We spent the first week with the new teams onboarding. We made sure everyone had a repo set up, the proper version of Unity, and access to all of the documentation. We set up the team's communication platform, planned the meeting times for the rest of the semester, reviewed the documents and progress of the game during the first three weeks of development, and we got to know the original team's final vision for the game. Once everyone was up to speed, development started.
Clearing the Context and Confusion
A lot of work had been done in the first few weeks of development but there were a lot of problems with the early game. We began immediately addressing the biggest issues with the original prototype: explaining in-game why the players are there, their goal, and balancing the asymmetry in the gameplay. Meeting weekly with the other designers and talking as a team multiple times a week, we created a narrative that tied the game world together, deciding that the diver was the nephew to the captain of the mysteriously sunken ship Atlas and, with their trusty underwater camera drone, wanted to explore the wreckage to recover family heirlooms and learn the truth behind why the ship went down. After deciding the context of the game, our next challenge was to figure out how to convey it to the players so that they could understand the motivations and be able to feel a part of the world. The other designers and I came up with a quick introduction to the game that would help to immerse the players into the game world--a set of old newspapers with headlines that explain the alleged sinking of the Atlas and the diver's backstory including dates and other small stories surrounding the players' characters. Using this method, we would not need to add any additional systems like dialogue or cutscenes and it was something that a designer could make to lighten the workload of our artists. The newspaper clippings provided enough information for the players to understand what was happening while staying in the scope of the project.
Finally, to balance the gameplay, we worked on the diver's movement and how it reacts to the drone/camera movement. This was a huge point of frustration for players in the early game and improved throughout the semester. We tested multiple different versions of movement combinations in QA over the span of multiple weeks to try to lessen the confusion of one player relying on the other to see including the diver's movement being oriented in the direction the drone faces and tank controls. Eventually, we settled on the diver moving independently regardless of the direction the camera faces since testers stated that that was the least disorienting system. For many weeks after, Alex Hubble kept working to improve the movement until the end of the project came.
Once we solved our biggest problems, we continued iterating and fine-tuning them throughout the remainder of the semester. Continuing the iterations, the other designers and I also began to work on the levels.

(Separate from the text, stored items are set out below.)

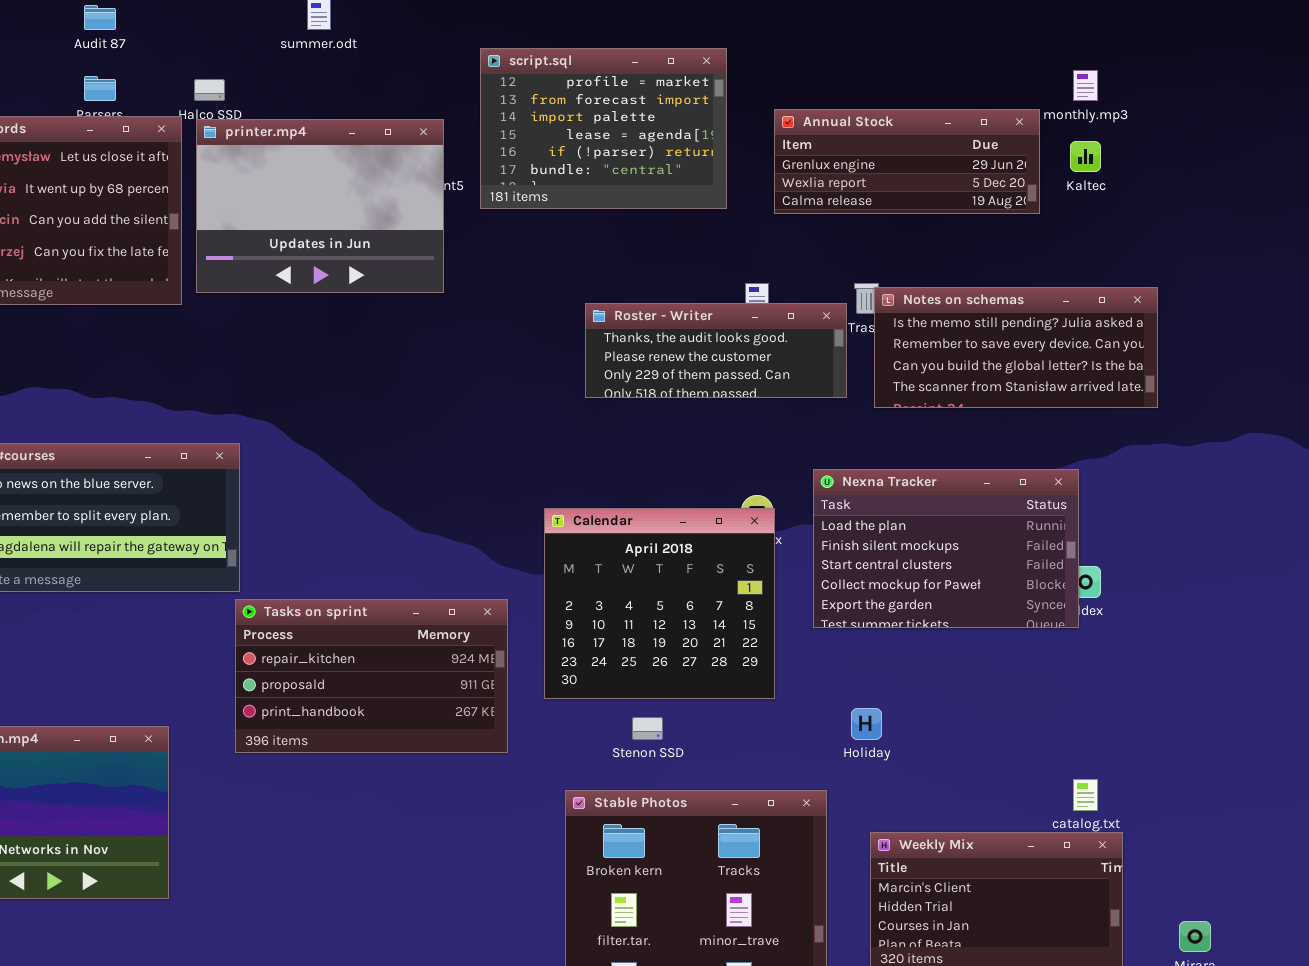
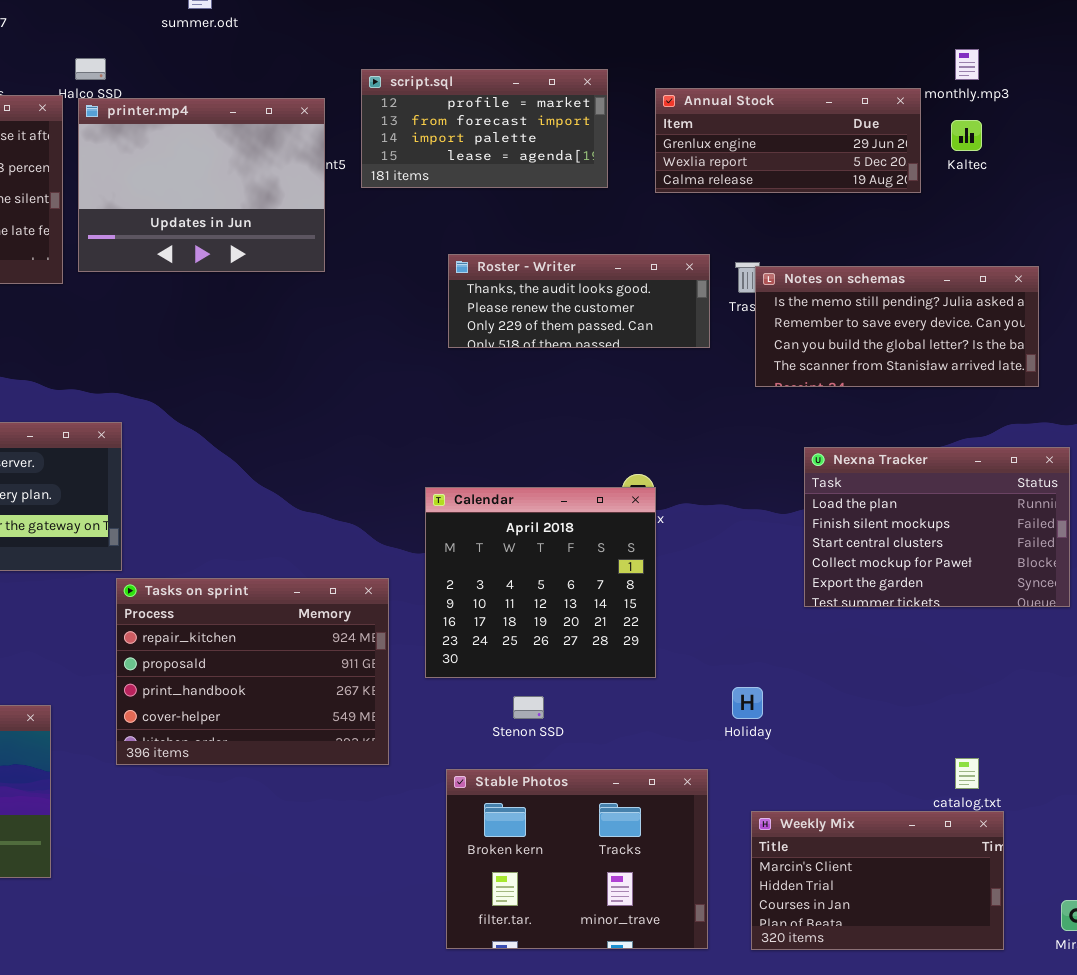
script.sql: [480,48,727,209] -> [361,69,608,188], resized
Roster - Writer: [585,303,847,398] -> [448,254,710,348], moved
Nexna Tracker: [813,469,1079,628] -> [804,447,1070,607], moved
Tasks on sprint: [235,599,508,753] -> [116,578,389,765], resized

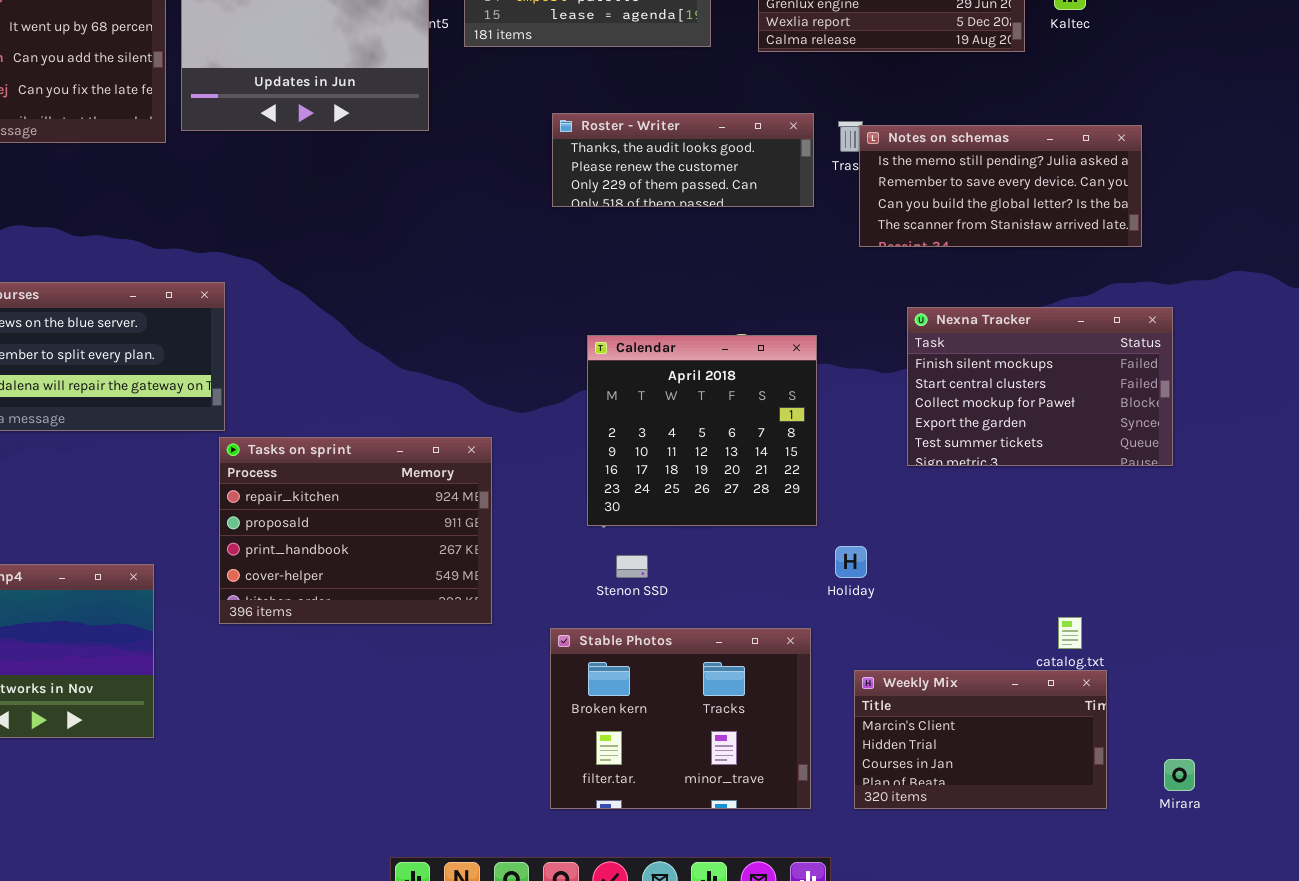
Nexna Tracker: [804,447,1070,607] -> [907,307,1173,466], scrolled down 1 row
Calendar: [425,487,656,678] -> [587,335,817,526], moved

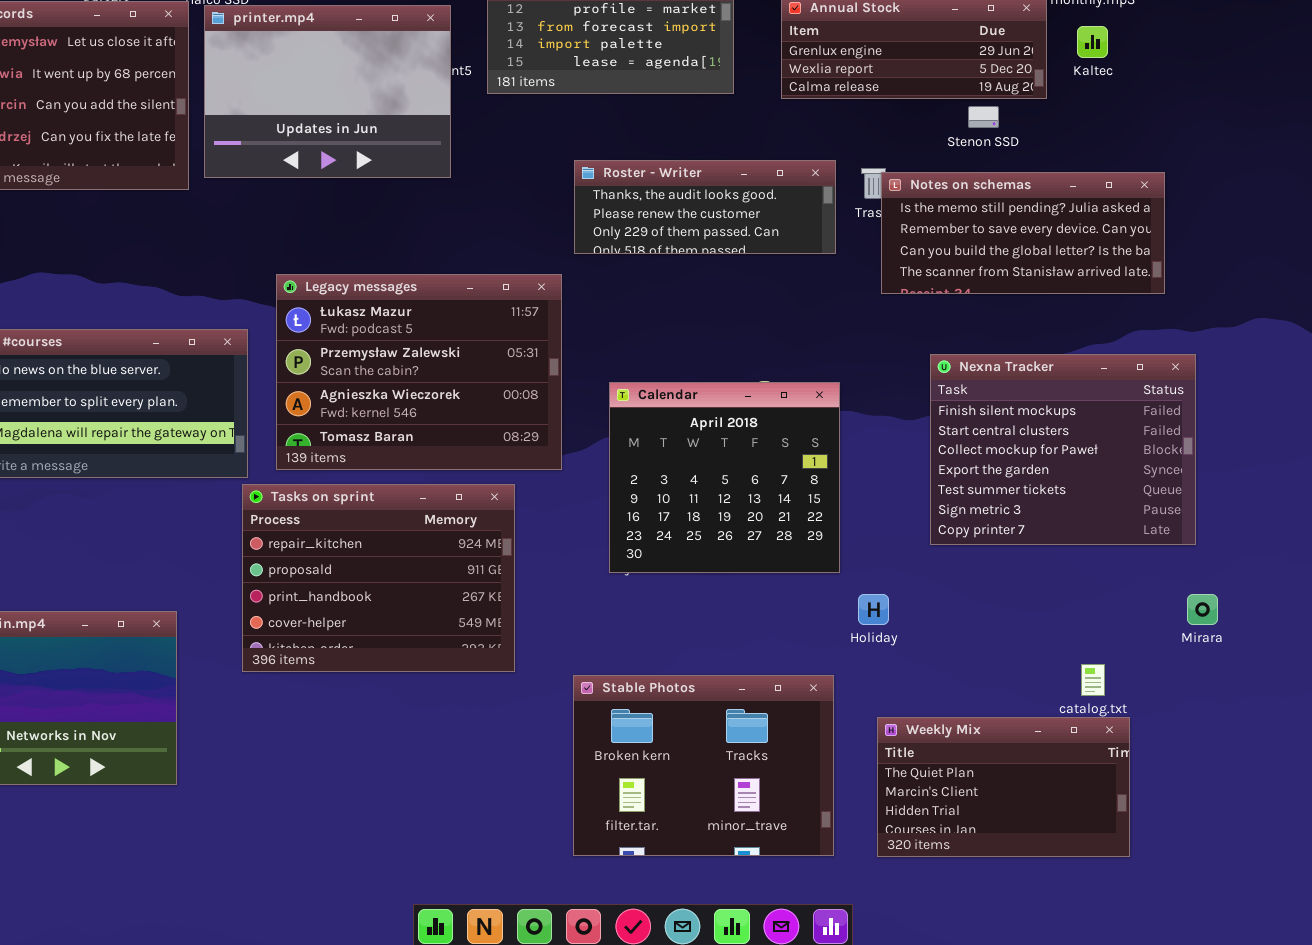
Legacy messages: none -> [276,274,562,470], opened
Nexna Tracker: [907,307,1173,466] -> [930,354,1196,545], resized
Stenon SSD: [616,555,648,578] -> [968,106,999,128], moved
Weekly Mix: [854,670,1107,809] -> [877,717,1130,857], scrolled up 1 row
Mirara: [1164,759,1195,791] -> [1187,594,1218,625], moved

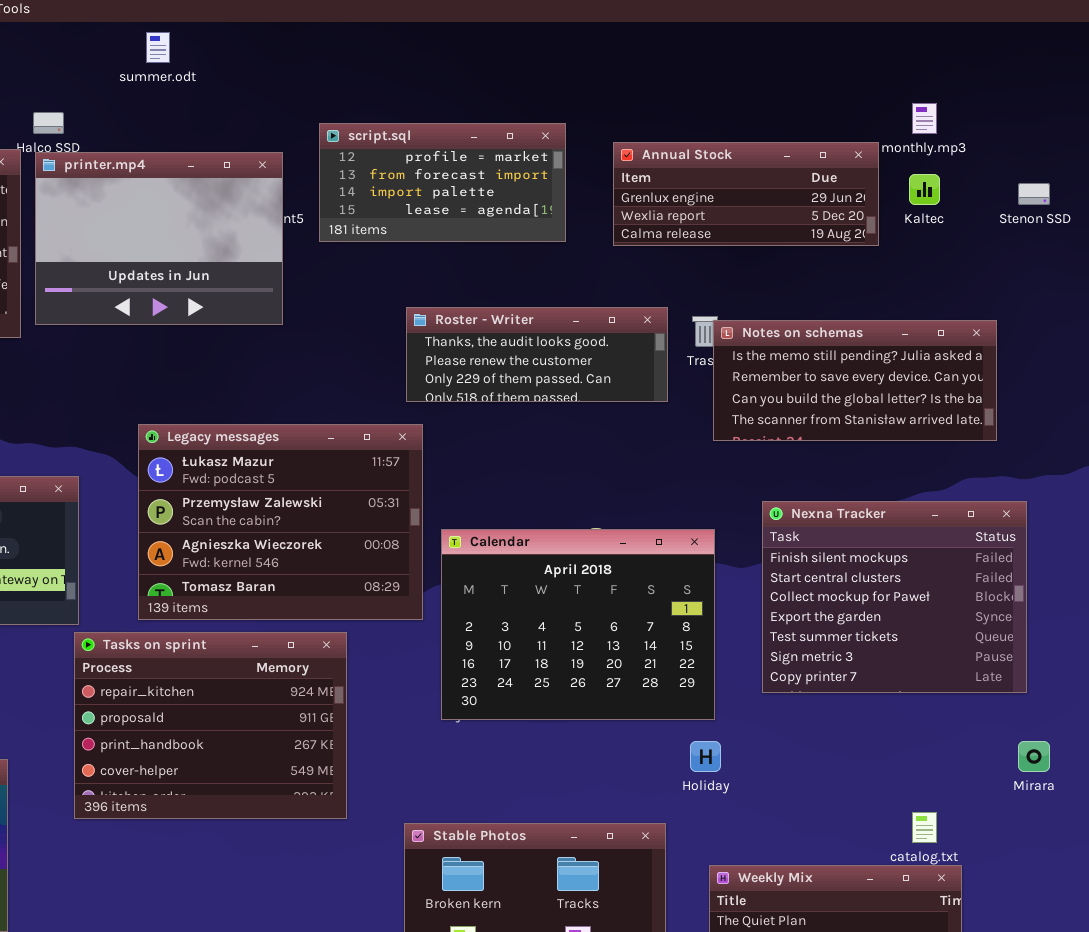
Stenon SSD: [968,106,999,128] -> [1018,183,1050,205], moved
Legacy messages: [276,274,562,470] -> [138,424,423,620], moved
Calendar: [609,382,840,573] -> [441,529,715,720], resized

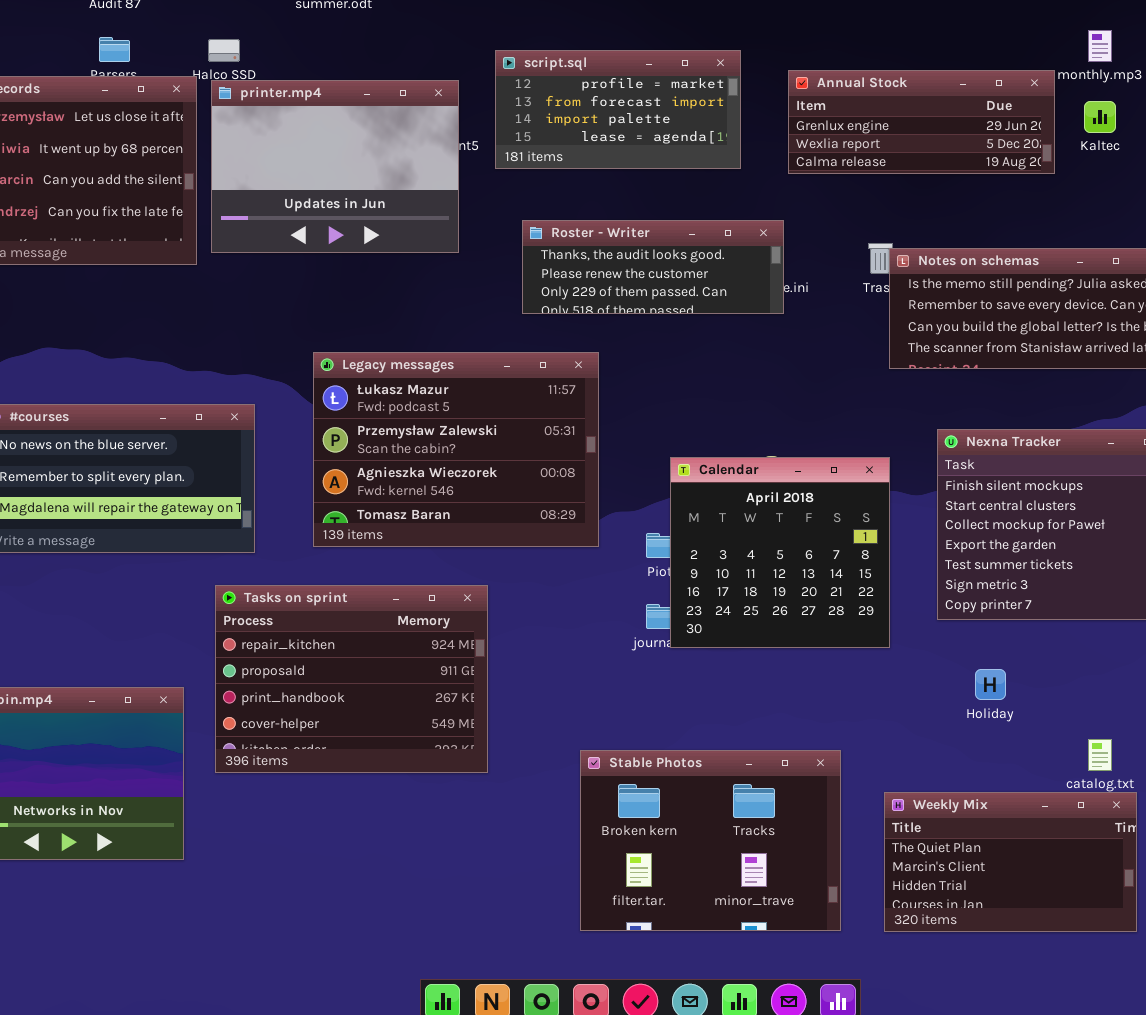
Roster - Writer: [406,307,668,402] -> [522,220,784,314], moved
Calendar: [441,529,715,720] -> [670,457,890,648], resized
Tasks on sprint: [74,632,347,819] -> [215,585,488,773], moved
Holiday: [690,741,721,772] -> [975,669,1006,700], moved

Near the end of our semester of development, we were able to attend two different events featuring student and indie games: Champlain Games Festival and the RPI Gamesfest. At each event, we were able to show our game off and see real players experience and enjoy it. It was stressful at first having the game played in a less controlled environment than in QA sessions, but it was the first time that complete strangers played a game that I made. To see them spend sometimes an hour standing and playing and enjoying the game was a rewarding experience, knowing that I had a hand in making it. Showing Gaze of the Abyss at the game festivals makes me even more excited to create a game on a larger scale that thousands of more players can enjoy.